Verifying the MariaDB connection#

You can verify the MariaDB connection by running:

mysql -h <mariadb-hostname-or-ip> -u clp-user -p clp-db

Using AWS RDS for MariaDB/MySQL#

When using AWS RDS:

  1. Create a MariaDB or MySQL RDS instance in the AWS Console.

  2. Note the endpoint hostname and port (the default is 3306).

  3. Create the database and user using a MySQL client:

    mysql -h <rds-endpoint> -u admin -p
    

    Then follow steps 2-5 from Installing MariaDB on Ubuntu.

  4. Ensure the RDS security group allows inbound connections on port 3306 from your CLP hosts.

MongoDB setup#

CLP is compatible with any MongoDB database. For installation instructions, see the MongoDB installation documentation.

Creating the CLP database in MongoDB#

MongoDB automatically creates databases and collections when first accessed, so no manual database creation is needed.

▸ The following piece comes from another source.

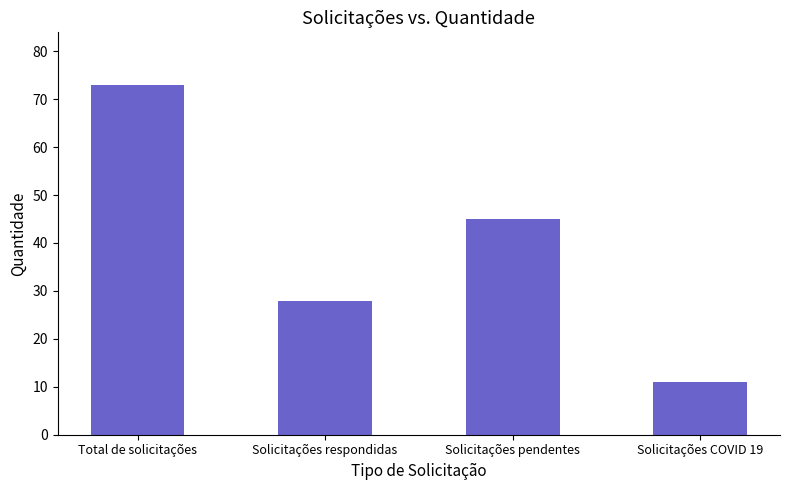

Reading left to right, what are all the values shown in this chart?

Total de solicitações=73	Solicitações respondidas=28	Solicitações pendentes=45	Solicitações COVID 19=11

CLP will create the necessary database and collections (clp-query-results by default) when it first connects.

Configuring MongoDB for remote connections#

If CLP components will connect from a different host:

  1. Edit the MongoDB configuration file:

    sudo nano /etc/mongod.conf
    
  2. Find the net.bindIp setting and change it to allow connections from all interfaces:

    net:
      port: 27017
      bindIp: 0.0.0.0
    
  3. Restart MongoDB:

    sudo systemctl restart mongod
    

Warning

For production deployments, it’s highly recommended to enable authentication and SSL/TLS for MongoDB. See the MongoDB security documentation for details.

Verifying the MongoDB connection#

You can verify the MongoDB connection by running:

mongosh "mongodb://<mongodb-hostname-or-ip>:27017/clp-query-results"

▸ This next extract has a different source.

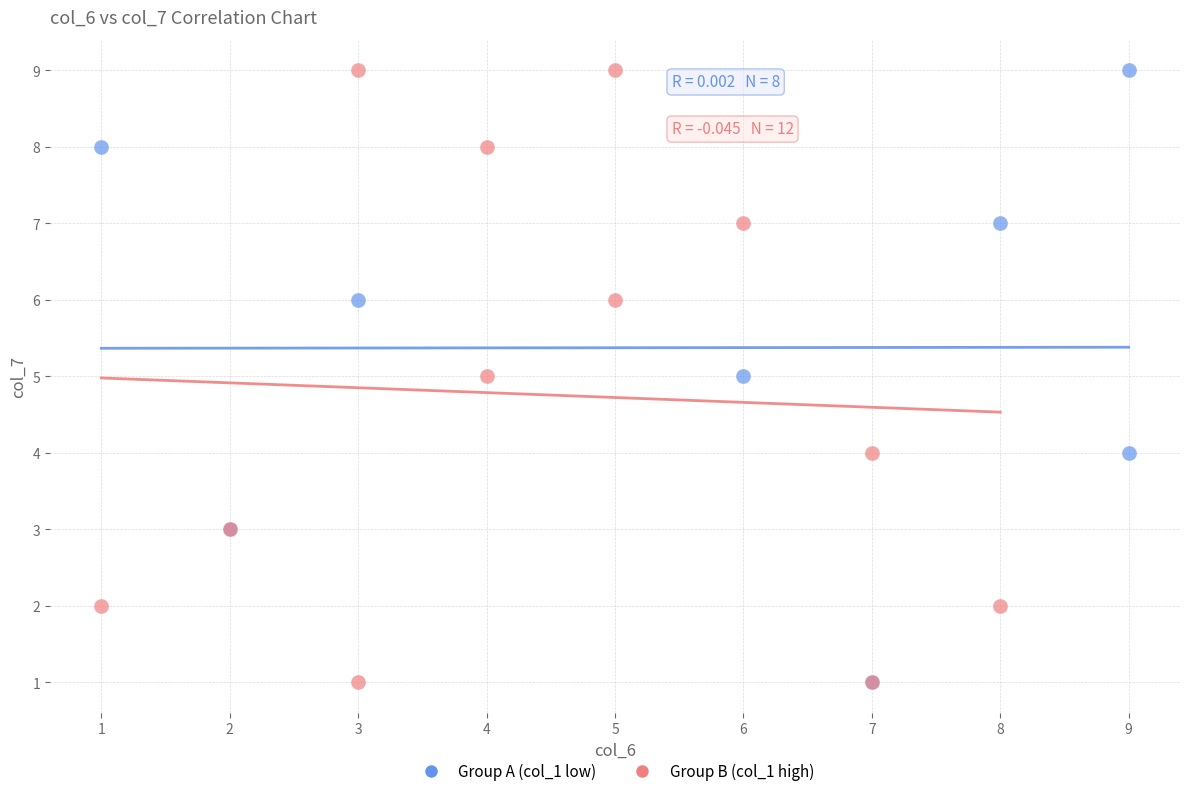

What are all the series names shown in the legend?

Group A (col_1 low), Group B (col_1 high)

Using AWS DocumentDB or MongoDB Atlas#

When using AWS DocumentDB or MongoDB Atlas:

  1. Create a cluster in the AWS Console or MongoDB Atlas.

  2. Note the connection string/endpoint provided.

  3. Ensure the security group or IP access list allows connections from your CLP hosts.

  4. Use the provided connection string when configuring CLP (see below).

Configuring CLP to use external databases#

After setting up your external databases, configure CLP to use them by editing etc/clp-config.yaml:

database:
  host: "<mariadb-hostname-or-ip>"
  port: 3306
  name: "clp-db"
  # Credentials will be set in etc/credentials.yaml

results_cache:
  host: "<mongodb-hostname-or-ip>"
  port: 27017
  name: "clp-query-results"

Set the credentials in etc/credentials.yaml:

database:
  username: "clp-user"
  password: "<your-mariadb-password>"

Note

When using external databases in a multi-host deployment, you do not need to start the database and results-cache Docker Compose services. Skip those services when following the multi-host deployment guide. However, you still need to run the database initialization jobs (db-table-creator and results-cache-indices-creator).